## [TEXT]
● ● ● ●
A mural brightens the side of a building in Newton, Iowa, on Wednesday. (Jim Lo Scalzo/EPA-EFE/REX/Shutterstock)

Kira Lerner is a reporter for the Appeal who covers criminal justice, voting rights and civil rights.

As with every presidential election cycle when the Iowa caucuses approach, voters elsewhere have been left to wonder why such an unrepresentative state plays an outsize role in American democracy. Iowa voters are more rural than the national average, but the most notable demographic difference is Iowa’s whiteness: 90.7 percent of the population is white, compared with 76.5 percent nationally.

Yet the Democratic caucuses on Feb. 3 are going to be even whiter than that disparity suggests, because the state practices a de facto form of racial disenfranchisement: a lifetime voting ban for anyone ever convicted of a felony.

Just 4 percent of Iowa’s population is black, but blacks make up 26 percent of the state’s prison population. In 2016, a study by the Sentencing Project ranked Iowa third worst in the nation for its 1 in 17 incarceration rate of adult black males; the white/black differential was 11 to 1, also third worst nationally. (The disenfranchisement of Latinos is less pronounced; they make up 6.2 percent of Iowa’s population, and the Latino/white imprisonment ratio is 1.7 to 1.)

Thousands of black Iowa residents who have served time in prison will be barred from caucusing on Monday, because the state parties restrict participation to registered voters. Some of those banned are likely to have been excluded in error: Last year, the Des Moines Register reported that the state’s database of more than 69,000 felons barred from voting “contains systemic inaccuracies” that officials had known about for years but left unaddressed.

The racial-disenfranchisement problem is more than the inadvertent fallout from an era of racially skewed mass incarceration, it is the legacy of racist Jim Crow-era policies. “It wasn’t until the end of the Civil War and the expansion of suffrage to black men that felony disenfranchisement became a significant barrier to U.S. ballot boxes,” a report by the Brennan Center for Justice observed in 2017. During Reconstruction, white lawmakers in at least 13 states, especially in the South, enacted broad felony disenfranchisement laws. At the same time, criminal laws were passed with the intention of locking up newly enfranchised black men.
● ● ● ●
## [OBJECTIVE 1]
In the article on Iowa's voting ban, what share of the state's prison population is black?
## [OBJECTIVE 2]
Return the part of the article on Iowa's voting ban from "A mural brightens" to "of a felony.", copied word for word.

## [GIVEN INFORMATION]
● ● ● ●
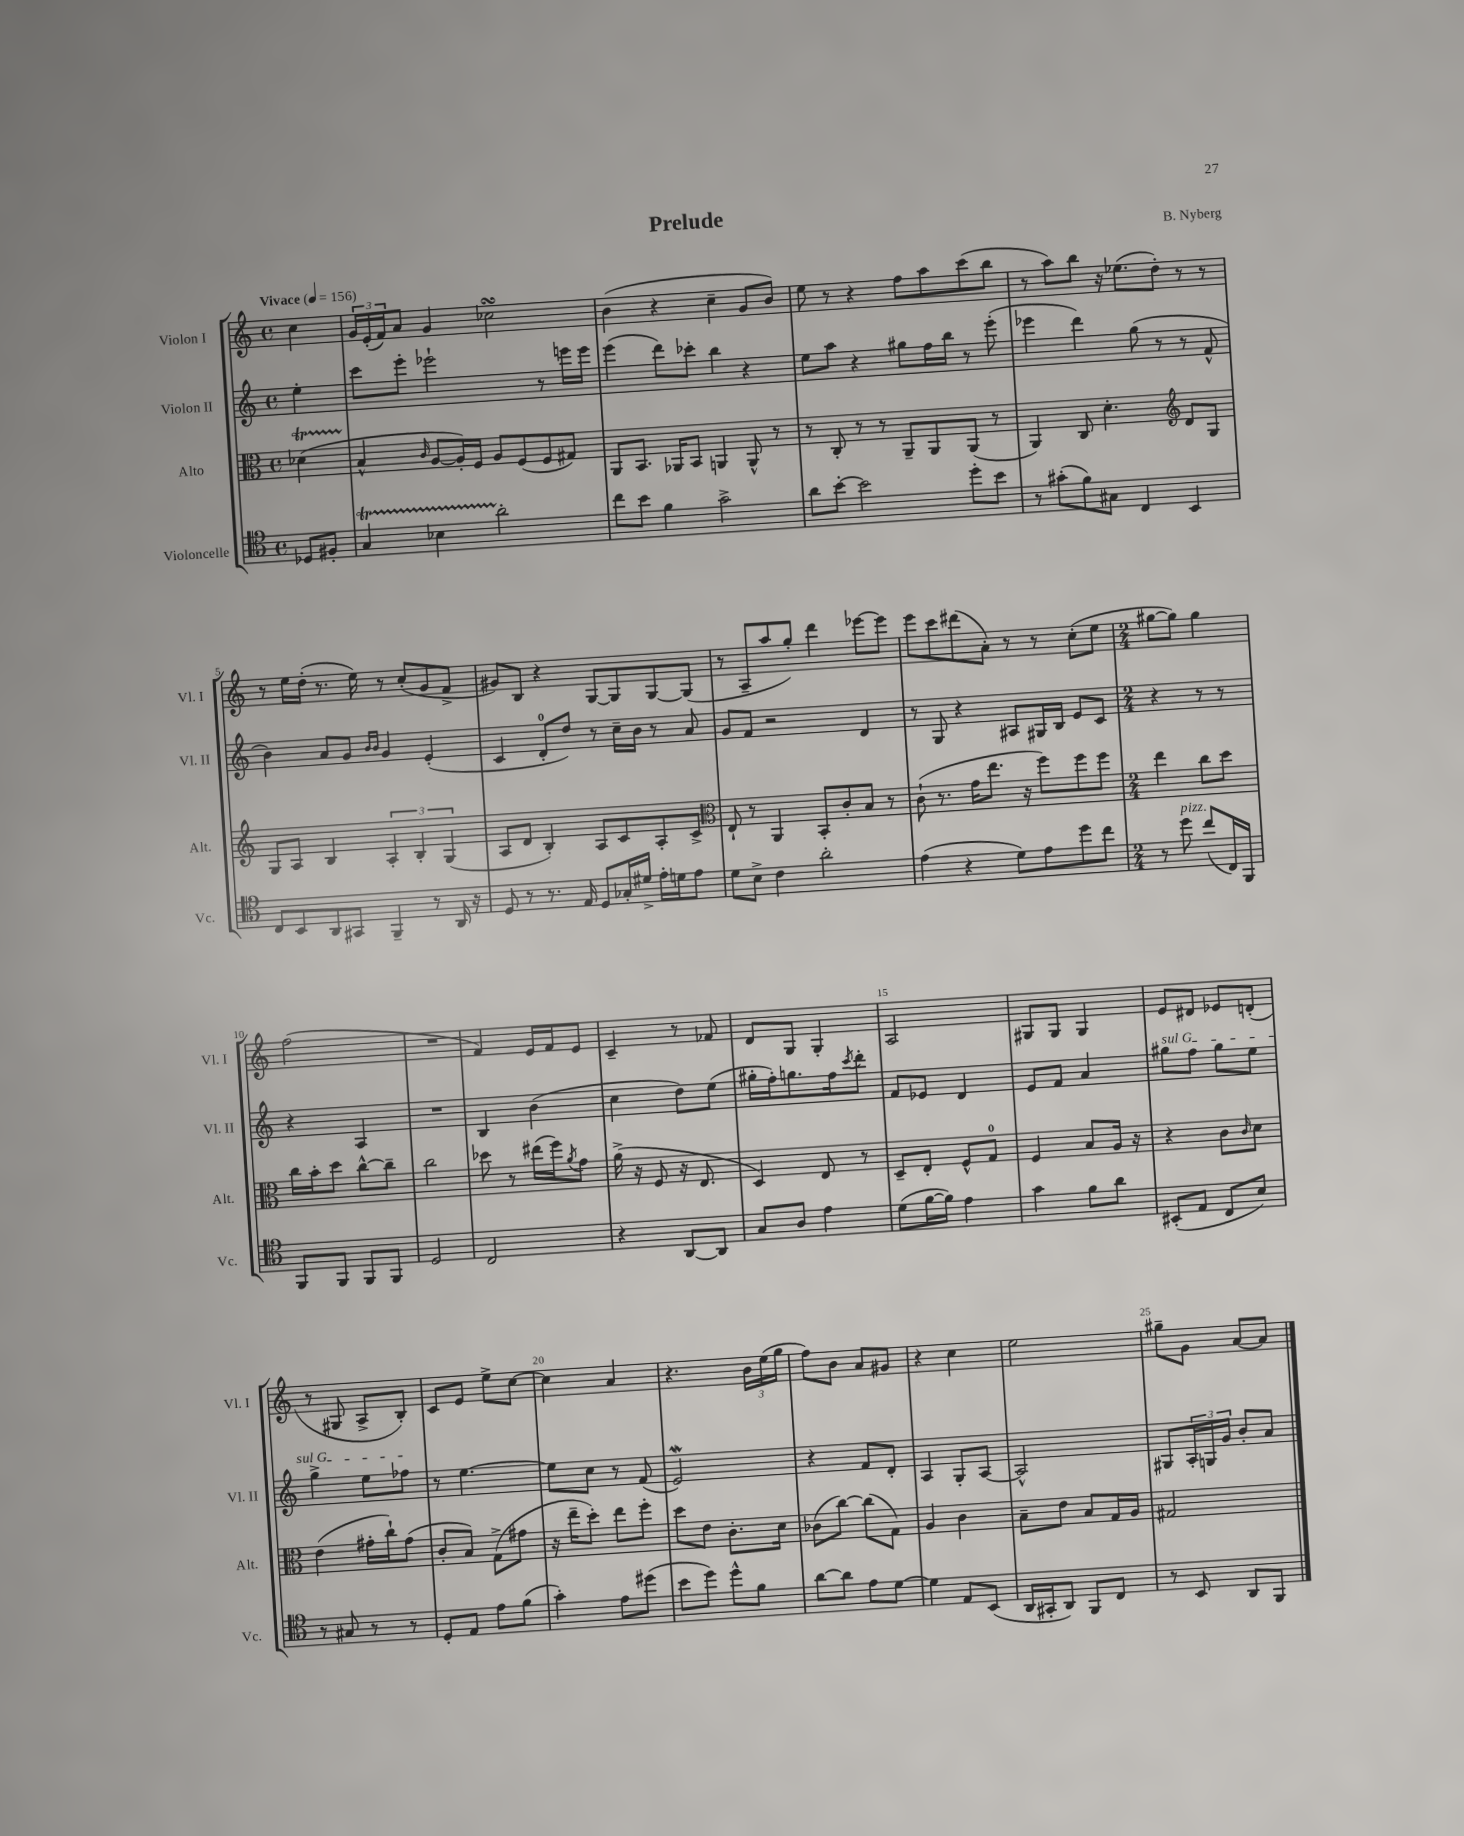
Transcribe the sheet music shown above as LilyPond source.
● ● ● ●
## [RESPONSE 1]
26 percent

## [RESPONSE 2]
A mural brightens the side of a building in Newton, Iowa, on Wednesday. (Jim Lo Scalzo/EPA-EFE/REX/Shutterstock)

Kira Lerner is a reporter for the Appeal who covers criminal justice, voting rights and civil rights.

As with every presidential election cycle when the Iowa caucuses approach, voters elsewhere have been left to wonder why such an unrepresentative state plays an outsize role in American democracy. Iowa voters are more rural than the national average, but the most notable demographic difference is Iowa’s whiteness: 90.7 percent of the population is white, compared with 76.5 percent nationally.

Yet the Democratic caucuses on Feb. 3 are going to be even whiter than that disparity suggests, because the state practices a de facto form of racial disenfranchisement: a lifetime voting ban for anyone ever convicted of a felony.